Un gioco educativo insomma, per abituare i più giovani a crescere convinti della totale uguaglianza tra esseri umani di qualsiasi razza, sesso e orientamento sessuale. “Creatable World” rientra semplicemente in una strategia per adeguare anche i giochi più comuni, come anche quelli da tavolo storici, ai cambiamenti che avvengono nella società. Lo slogan con il quale si vuole lanciare la nuova linea parla chiaro: “Un gioco più inclusivo!”.
“Noi crediamo – si legge ancora sul sito ufficiale – che le bambole non debbano avere limiti, proprio come i bambini che ci giocano. Creatable World è una linea di bambole disegnata per far giocare proprio tutti, senza etichette di alcun tipo, offrendo ai bambini la libertà di creare e ricreare i loro personaggi personalizzabili”.
Effettivamente i ragazzini potranno sbizzarrirsi a conciare le proprie bambole con qualsiasi genere di look ipotizzabile: avranno a disposizione parrucche, accessori di ogni tipo, pantaloni e gonne, giacche e t-shirt, per un gioco che non conosce limiti mentali.
La Mattel con questa mossa si immette sul tragitto già segnato dalla concorrente Hasbro già qualche tempo fa, quando ha lanciato una nuova versione di Monopoly dove le pedine femminili guadagnano più di quelle maschili, una sorta di lieve protesta che strizza l’occhio contemporaneamente a quote rosa, movimenti femministi vari e #metoo, ma che ha attirato, così come riferisce The Guardian, anche una serie di critiche, le stesse che stanno piovendo in questo momento sulla Mattel, secondo le quali le aziende non starebbero facendo altro che mungere profitto da lotte socioculturali di grande importanza.
Decisamente più positivo il commento della Glaad, un’importante organizzazione no-profit di attivismo LGBT, che invece ha accolto benissimo questa nuova iniziativa con un post su Twitter:
So many children and parents never saw themselves represented in toys and dolls, but this new line raises the bar for inclusion thanks to input from parents, physicians, and children themselves. https://t.co/AsZJUizzlb.
— GLAAD (@glaad) September 25, 2019
“Non siamo nel campo della politica – ha detto il presidente della Mattel Richard Dickson al Time – e rispettiamo la decisione che ogni genitore prende in merito al modo in cui crescono i propri figli.
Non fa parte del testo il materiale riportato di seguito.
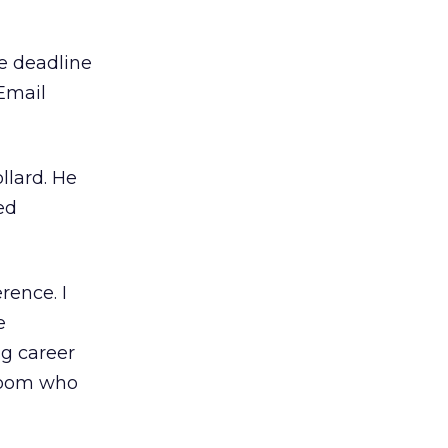
he deadline
Email
llard. He
ed
rence. I
e
ng career
 room who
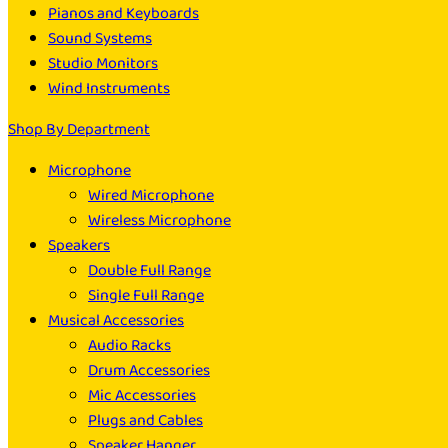
Pianos and Keyboards
Sound Systems
Studio Monitors
Wind Instruments
Shop By Department
Microphone
Wired Microphone
Wireless Microphone
Speakers
Double Full Range
Single Full Range
Musical Accessories
Audio Racks
Drum Accessories
Mic Accessories
Plugs and Cables
Speaker Hanger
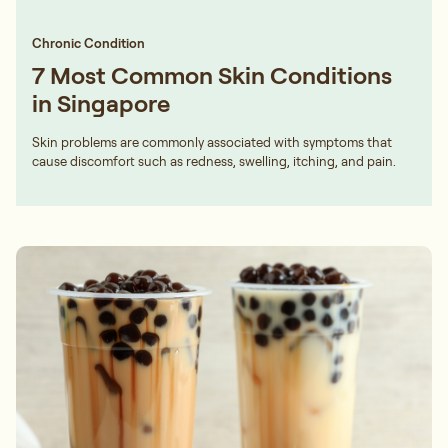
Chronic Condition
7 Most Common Skin Conditions
in Singapore
Skin problems are commonly associated with symptoms that
cause discomfort such as redness, swelling, itching, and pain.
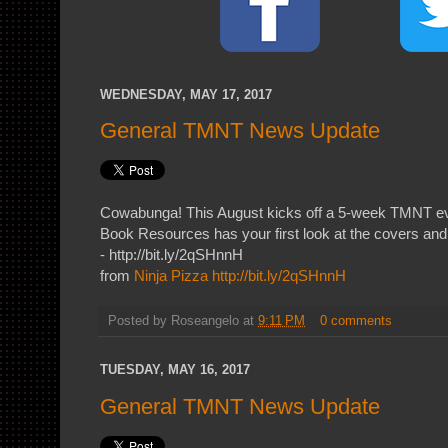
WEDNESDAY, MAY 17, 2017
General TMNT News Update
Cowabunga! This August kicks off a 5-week TMNT e
Book Resources has your first look at the covers and 
- http://bit.ly/2qSHnnH
from
Ninja Pizza
http://bit.ly/2qSHnnH
Posted by
Roseangelo
at
9:11 PM
0 comments
TUESDAY, MAY 16, 2017
General TMNT News Update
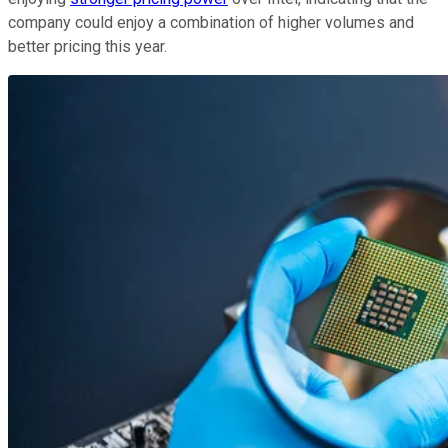
company could enjoy a combination of higher volumes and
better pricing this year.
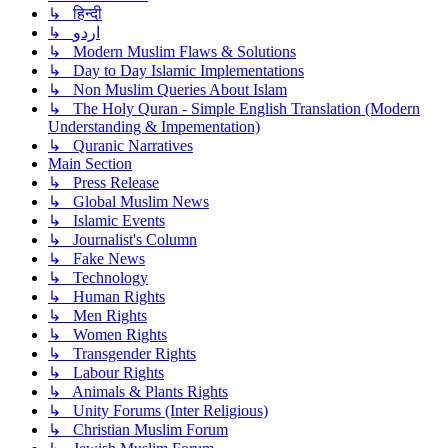
↳ हिन्दी
↳ اردو
↳ Modern Muslim Flaws & Solutions
↳ Day to Day Islamic Implementations
↳ Non Muslim Queries About Islam
↳ The Holy Quran - Simple English Translation (Modern
Understanding & Impementation)
↳ Quranic Narratives
Main Section
↳ Press Release
↳ Global Muslim News
↳ Islamic Events
↳ Journalist's Column
↳ Fake News
↳ Technology
↳ Human Rights
↳ Men Rights
↳ Women Rights
↳ Transgender Rights
↳ Labour Rights
↳ Animals & Plants Rights
↳ Unity Forums (Inter Religious)
↳ Christian Muslim Forum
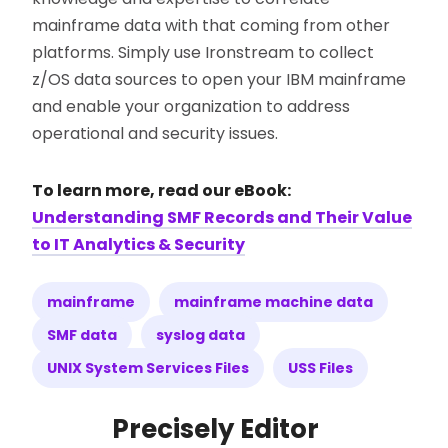
mainframe data with that coming from other
platforms. Simply use Ironstream to collect
z/OS data sources to open your IBM mainframe
and enable your organization to address
operational and security issues.
To learn more, read our eBook:
Understanding SMF Records and Their Value
to IT Analytics & Security
mainframe
mainframe machine data
SMF data
syslog data
UNIX System Services Files
USS Files
Precisely Editor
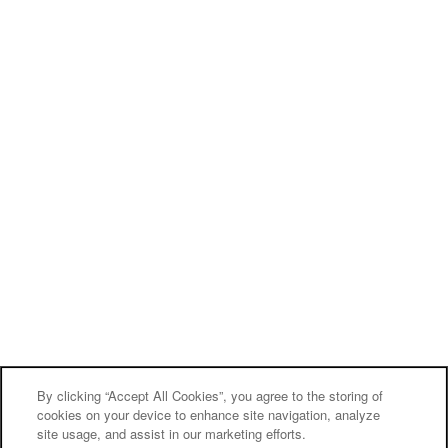
By clicking “Accept All Cookies”, you agree to the storing of
cookies on your device to enhance site navigation, analyze
site usage, and assist in our marketing efforts.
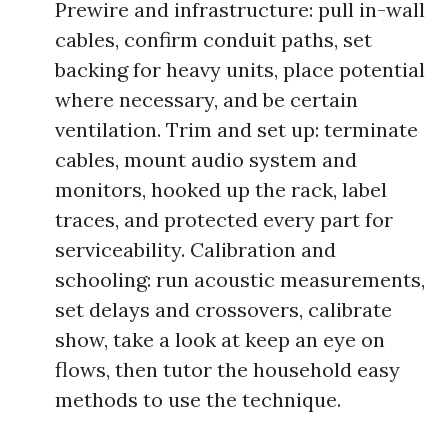
Prewire and infrastructure: pull in-wall
cables, confirm conduit paths, set
backing for heavy units, place potential
where necessary, and be certain
ventilation. Trim and set up: terminate
cables, mount audio system and
monitors, hooked up the rack, label
traces, and protected every part for
serviceability. Calibration and
schooling: run acoustic measurements,
set delays and crossovers, calibrate
show, take a look at keep an eye on
flows, then tutor the household easy
methods to use the technique.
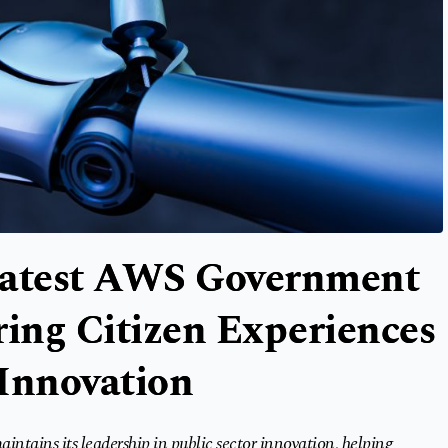
Latest AWS Government
ing Citizen Experiences
 Innovation
tains its leadership in public sector innovation, helping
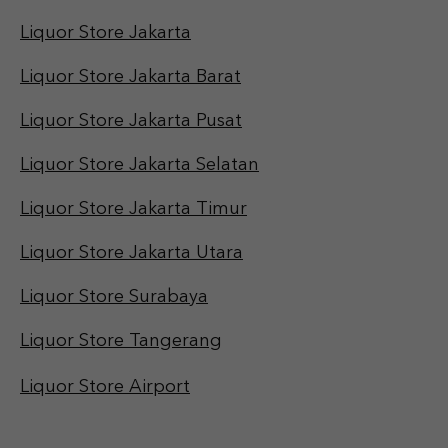
Liquor Store Jakarta
Liquor Store Jakarta Barat
Liquor Store Jakarta Pusat
Liquor Store Jakarta Selatan
Liquor Store Jakarta Timur
Liquor Store Jakarta Utara
Liquor Store Surabaya
Liquor Store Tangerang
Liquor Store Airport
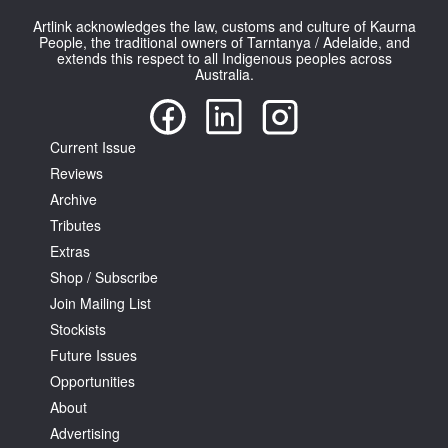
Artlink acknowledges the law, customs and culture of Kaurna
People, the traditional owners of Tarntanya / Adelaide, and
extends this respect to all Indigenous peoples across
Australia.
Tarntanya / Adelaide
Current Issue
PO Box 182
FULLARTON SA 5063
Reviews
Terms & Conditions
Archive
Privacy Policy
Tributes
Extras
Shop / Subscribe
Join Mailing List
Stockists
Future Issues
Opportunities
About
Advertising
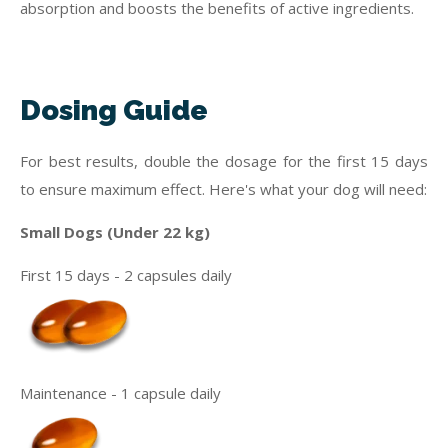
absorption and boosts the benefits of active ingredients.
Dosing Guide
For best results, double the dosage for the first 15 days
to ensure maximum effect. Here's what your dog will need:
Small Dogs (Under 22 kg)
First 15 days - 2 capsules daily
Maintenance - 1 capsule daily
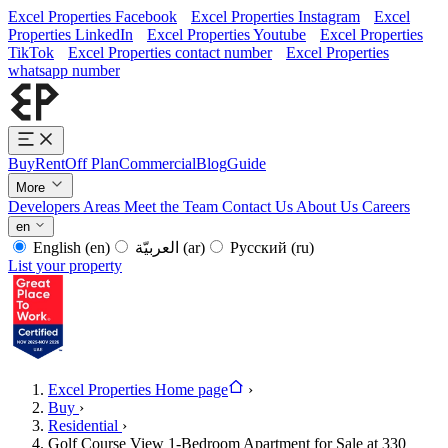
Excel Properties Facebook
Excel Properties Instagram
Excel
Properties LinkedIn
Excel Properties Youtube
Excel Properties
TikTok
Excel Properties contact number
Excel Properties
whatsapp number
Buy
Rent
Off Plan
Commercial
Blog
Guide
More
Developers
Areas
Meet the Team
Contact Us
About Us
Careers
en
English
(en)
العربيّة
(ar)
Русский
(ru)
List your property
Excel Properties Home page
›
Buy
›
Residential
›
Golf Course View 1-Bedroom Apartment for Sale at 330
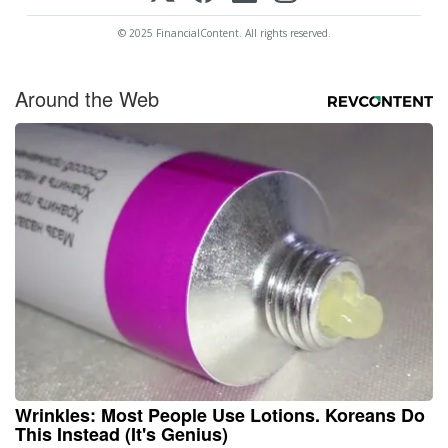
© 2025 FinancialContent. All rights reserved.
Around the Web
Wrinkles: Most People Use Lotions. Koreans Do
This Instead (It's Genius)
Il nostro compito è stimolare l’immaginazione. I nostri giocattoli sono in definitiva tele per la conversazione culturale, ma è la tua conversazione, non la nostra; la tua opinione, non la nostra”.
Ad ogni modo c’è chi ricollega questa iniziativa della Mattel a quella di altre società che hanno realizzato campagne promozionali evidentemente riferite a fatti di cronaca e culturali. Come la Nike, che ha lanciato una campagna con Colin Kaepernick dopo che la NFL lo ha espulso dalla lega per essersi inginocchiato durante l’inno nazionale in segno di protesta contro il razzismo; o Airbnb, che ha offerto alloggi gratuiti agli sfollati di fronte al divieto di viaggio del presidente Trump; oppure Dick’s Sporting Goods che ha smesso di vendere armi d’assalto dopo le immagini della strage di Parkland.
Al riguardo, sempre Richard Dickson, interpellato dal Time, risponde: “Penso che essere un’azienda oggi significa portare avanti una combinazione di giustizia sociale e commercio, e quell’equilibrio può essere complicato. Non tutti ti apprezzeranno o saranno d’accordo con te”.